* _WHAT IS EXPECTED_
Take the entries below and write them out exactly, with each picture removed.

* _RECORDS FOR THIS TASK_
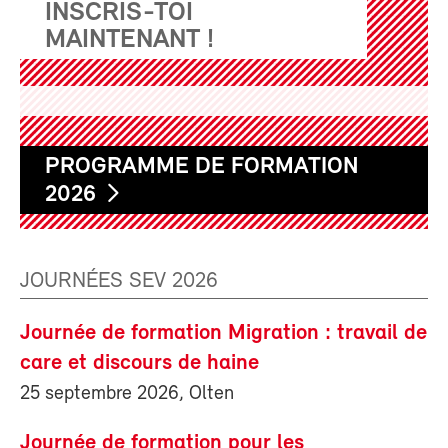
INSCRIS-TOI
MAINTENANT !
PROGRAMME DE FORMATION
2026
JOURNÉES SEV 2026
Journée de formation Migration : travail de
care et discours de haine
25 septembre 2026, Olten
Journée de formation pour les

* _TASK ANSWER_
INSCRIS-TOI
MAINTENANT !
PROGRAMME DE FORMATION
2026
JOURNÉES SEV 2026
Journée de formation Migration : travail de
care et discours de haine
25 septembre 2026, Olten
Journée de formation pour les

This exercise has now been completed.